Exercise goal = Show every line of the data that includes the word "linejoin".

*** Begin section ***

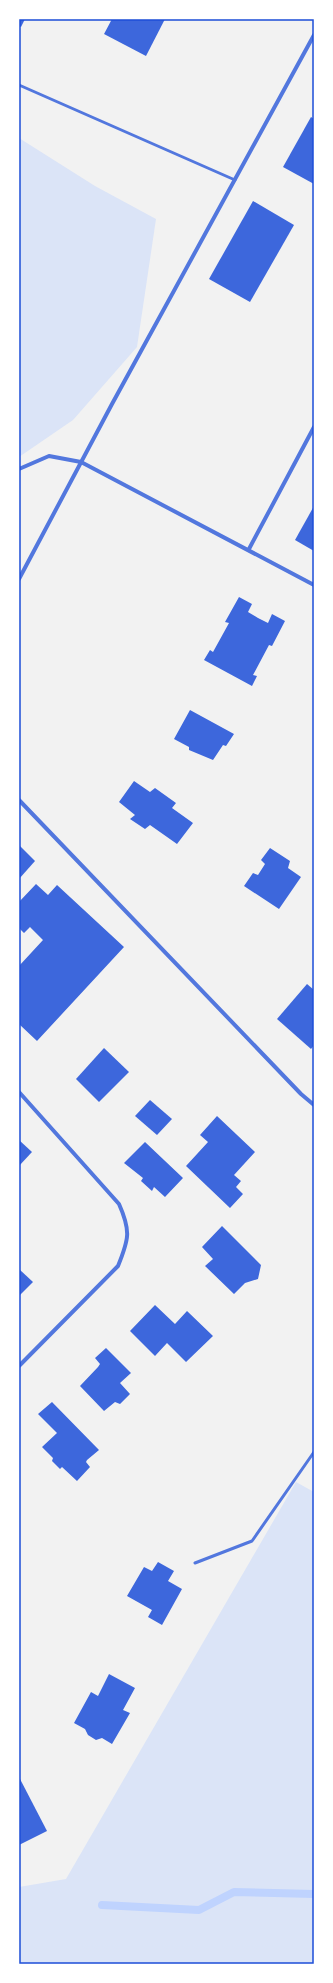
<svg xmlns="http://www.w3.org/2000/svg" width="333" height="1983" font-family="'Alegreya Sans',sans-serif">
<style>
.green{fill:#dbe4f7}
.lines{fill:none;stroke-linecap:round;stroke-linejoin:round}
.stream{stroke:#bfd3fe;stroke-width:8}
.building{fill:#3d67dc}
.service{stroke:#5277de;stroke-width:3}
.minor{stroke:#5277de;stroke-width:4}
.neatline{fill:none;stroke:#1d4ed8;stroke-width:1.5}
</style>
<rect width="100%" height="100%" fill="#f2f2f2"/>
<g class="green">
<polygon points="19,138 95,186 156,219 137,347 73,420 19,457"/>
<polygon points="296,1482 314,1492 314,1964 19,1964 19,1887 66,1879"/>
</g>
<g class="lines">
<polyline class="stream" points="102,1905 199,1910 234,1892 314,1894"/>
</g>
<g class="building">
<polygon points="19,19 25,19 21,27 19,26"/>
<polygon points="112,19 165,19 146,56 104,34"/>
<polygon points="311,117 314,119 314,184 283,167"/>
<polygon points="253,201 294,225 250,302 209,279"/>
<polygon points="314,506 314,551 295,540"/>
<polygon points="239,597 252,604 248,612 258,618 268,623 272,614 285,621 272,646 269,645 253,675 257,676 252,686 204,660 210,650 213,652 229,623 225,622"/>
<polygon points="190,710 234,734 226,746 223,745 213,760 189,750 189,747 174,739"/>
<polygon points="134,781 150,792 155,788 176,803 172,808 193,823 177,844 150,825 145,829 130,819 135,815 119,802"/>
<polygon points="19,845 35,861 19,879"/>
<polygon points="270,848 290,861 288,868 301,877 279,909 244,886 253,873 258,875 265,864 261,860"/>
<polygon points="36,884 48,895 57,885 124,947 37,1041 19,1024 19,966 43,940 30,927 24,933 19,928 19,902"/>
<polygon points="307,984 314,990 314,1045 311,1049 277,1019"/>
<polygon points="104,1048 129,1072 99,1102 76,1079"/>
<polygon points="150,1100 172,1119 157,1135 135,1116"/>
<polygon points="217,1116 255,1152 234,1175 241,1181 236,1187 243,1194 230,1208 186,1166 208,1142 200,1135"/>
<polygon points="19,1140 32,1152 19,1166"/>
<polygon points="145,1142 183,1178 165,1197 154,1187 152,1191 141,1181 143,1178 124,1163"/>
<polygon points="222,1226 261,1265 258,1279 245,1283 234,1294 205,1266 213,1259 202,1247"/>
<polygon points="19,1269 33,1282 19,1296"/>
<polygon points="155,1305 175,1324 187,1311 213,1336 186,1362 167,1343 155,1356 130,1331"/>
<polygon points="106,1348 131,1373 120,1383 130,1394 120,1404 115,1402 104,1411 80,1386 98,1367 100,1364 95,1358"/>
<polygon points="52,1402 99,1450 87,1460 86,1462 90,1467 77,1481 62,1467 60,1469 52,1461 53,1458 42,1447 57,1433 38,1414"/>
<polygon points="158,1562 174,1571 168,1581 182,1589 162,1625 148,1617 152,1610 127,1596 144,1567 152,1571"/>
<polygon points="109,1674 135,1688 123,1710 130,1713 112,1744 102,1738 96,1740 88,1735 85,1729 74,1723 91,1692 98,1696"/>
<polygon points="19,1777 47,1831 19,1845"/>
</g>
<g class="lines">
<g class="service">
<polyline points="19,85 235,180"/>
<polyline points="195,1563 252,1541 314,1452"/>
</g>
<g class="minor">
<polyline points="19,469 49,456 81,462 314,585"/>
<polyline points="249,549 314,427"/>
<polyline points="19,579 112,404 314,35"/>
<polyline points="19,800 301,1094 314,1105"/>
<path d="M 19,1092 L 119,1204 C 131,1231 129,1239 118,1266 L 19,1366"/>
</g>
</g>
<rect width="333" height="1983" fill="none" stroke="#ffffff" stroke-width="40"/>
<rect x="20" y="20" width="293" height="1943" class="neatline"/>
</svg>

*** End section ***
*** Begin section ***

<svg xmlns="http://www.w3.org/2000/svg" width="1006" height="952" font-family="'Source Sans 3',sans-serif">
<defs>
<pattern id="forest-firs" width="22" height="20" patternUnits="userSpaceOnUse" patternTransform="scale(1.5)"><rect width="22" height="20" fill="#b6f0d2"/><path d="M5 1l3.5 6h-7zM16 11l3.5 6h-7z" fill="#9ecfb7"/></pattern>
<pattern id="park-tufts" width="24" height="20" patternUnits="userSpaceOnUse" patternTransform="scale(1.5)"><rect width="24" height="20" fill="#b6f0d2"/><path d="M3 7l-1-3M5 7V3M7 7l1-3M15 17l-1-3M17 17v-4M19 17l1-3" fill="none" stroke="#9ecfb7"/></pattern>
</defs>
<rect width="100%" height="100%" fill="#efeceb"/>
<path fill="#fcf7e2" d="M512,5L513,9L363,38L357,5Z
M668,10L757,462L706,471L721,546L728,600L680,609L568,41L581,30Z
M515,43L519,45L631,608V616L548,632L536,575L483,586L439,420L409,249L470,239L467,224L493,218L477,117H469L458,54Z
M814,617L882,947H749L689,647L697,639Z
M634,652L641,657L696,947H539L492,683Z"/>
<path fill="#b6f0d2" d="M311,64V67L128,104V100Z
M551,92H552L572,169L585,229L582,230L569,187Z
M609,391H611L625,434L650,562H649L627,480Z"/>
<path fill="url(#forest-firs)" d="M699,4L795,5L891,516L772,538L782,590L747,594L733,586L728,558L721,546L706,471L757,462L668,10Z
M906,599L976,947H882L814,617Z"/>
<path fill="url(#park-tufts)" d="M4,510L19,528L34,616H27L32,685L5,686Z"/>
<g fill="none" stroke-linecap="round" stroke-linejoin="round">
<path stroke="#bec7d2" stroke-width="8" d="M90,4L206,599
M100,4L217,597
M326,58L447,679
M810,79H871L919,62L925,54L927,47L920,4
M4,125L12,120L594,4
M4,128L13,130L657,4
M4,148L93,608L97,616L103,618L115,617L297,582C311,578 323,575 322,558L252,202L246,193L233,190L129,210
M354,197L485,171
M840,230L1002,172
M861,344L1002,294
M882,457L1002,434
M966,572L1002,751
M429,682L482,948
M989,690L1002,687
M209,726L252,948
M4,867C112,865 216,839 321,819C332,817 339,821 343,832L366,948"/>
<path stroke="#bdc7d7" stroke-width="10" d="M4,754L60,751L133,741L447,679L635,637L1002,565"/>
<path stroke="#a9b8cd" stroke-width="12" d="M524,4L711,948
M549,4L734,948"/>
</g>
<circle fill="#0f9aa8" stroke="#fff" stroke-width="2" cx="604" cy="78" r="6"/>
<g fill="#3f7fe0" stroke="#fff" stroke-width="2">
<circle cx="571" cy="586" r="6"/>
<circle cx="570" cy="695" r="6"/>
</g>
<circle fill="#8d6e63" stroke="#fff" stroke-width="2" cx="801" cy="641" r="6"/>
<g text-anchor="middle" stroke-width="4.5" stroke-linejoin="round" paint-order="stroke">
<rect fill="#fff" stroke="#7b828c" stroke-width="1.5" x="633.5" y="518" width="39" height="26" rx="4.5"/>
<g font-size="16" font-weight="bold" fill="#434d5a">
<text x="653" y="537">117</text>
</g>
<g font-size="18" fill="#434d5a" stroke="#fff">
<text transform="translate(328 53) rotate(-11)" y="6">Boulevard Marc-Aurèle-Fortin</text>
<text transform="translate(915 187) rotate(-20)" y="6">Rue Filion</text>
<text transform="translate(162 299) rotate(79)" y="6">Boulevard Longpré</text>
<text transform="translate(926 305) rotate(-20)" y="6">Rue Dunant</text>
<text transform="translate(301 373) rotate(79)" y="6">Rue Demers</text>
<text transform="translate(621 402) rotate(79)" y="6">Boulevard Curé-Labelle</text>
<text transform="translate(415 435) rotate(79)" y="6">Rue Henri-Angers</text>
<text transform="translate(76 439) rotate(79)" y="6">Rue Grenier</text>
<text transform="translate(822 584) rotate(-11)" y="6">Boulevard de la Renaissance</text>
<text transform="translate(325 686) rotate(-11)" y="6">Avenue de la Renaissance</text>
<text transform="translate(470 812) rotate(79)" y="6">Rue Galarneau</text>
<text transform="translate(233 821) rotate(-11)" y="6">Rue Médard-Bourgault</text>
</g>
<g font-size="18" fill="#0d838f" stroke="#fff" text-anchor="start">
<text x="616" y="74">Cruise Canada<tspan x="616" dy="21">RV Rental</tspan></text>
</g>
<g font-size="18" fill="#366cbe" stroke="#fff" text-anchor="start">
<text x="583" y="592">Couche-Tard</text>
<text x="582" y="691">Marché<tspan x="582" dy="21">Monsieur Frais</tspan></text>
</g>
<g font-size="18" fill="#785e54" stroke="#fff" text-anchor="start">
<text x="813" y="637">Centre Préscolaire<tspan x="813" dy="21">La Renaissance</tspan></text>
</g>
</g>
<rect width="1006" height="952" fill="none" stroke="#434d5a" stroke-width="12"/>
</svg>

*** End section ***

Result =
.lines{fill:none;stroke-linecap:round;stroke-linejoin:round}
<g fill="none" stroke-linecap="round" stroke-linejoin="round">
<g text-anchor="middle" stroke-width="4.5" stroke-linejoin="round" paint-order="stroke">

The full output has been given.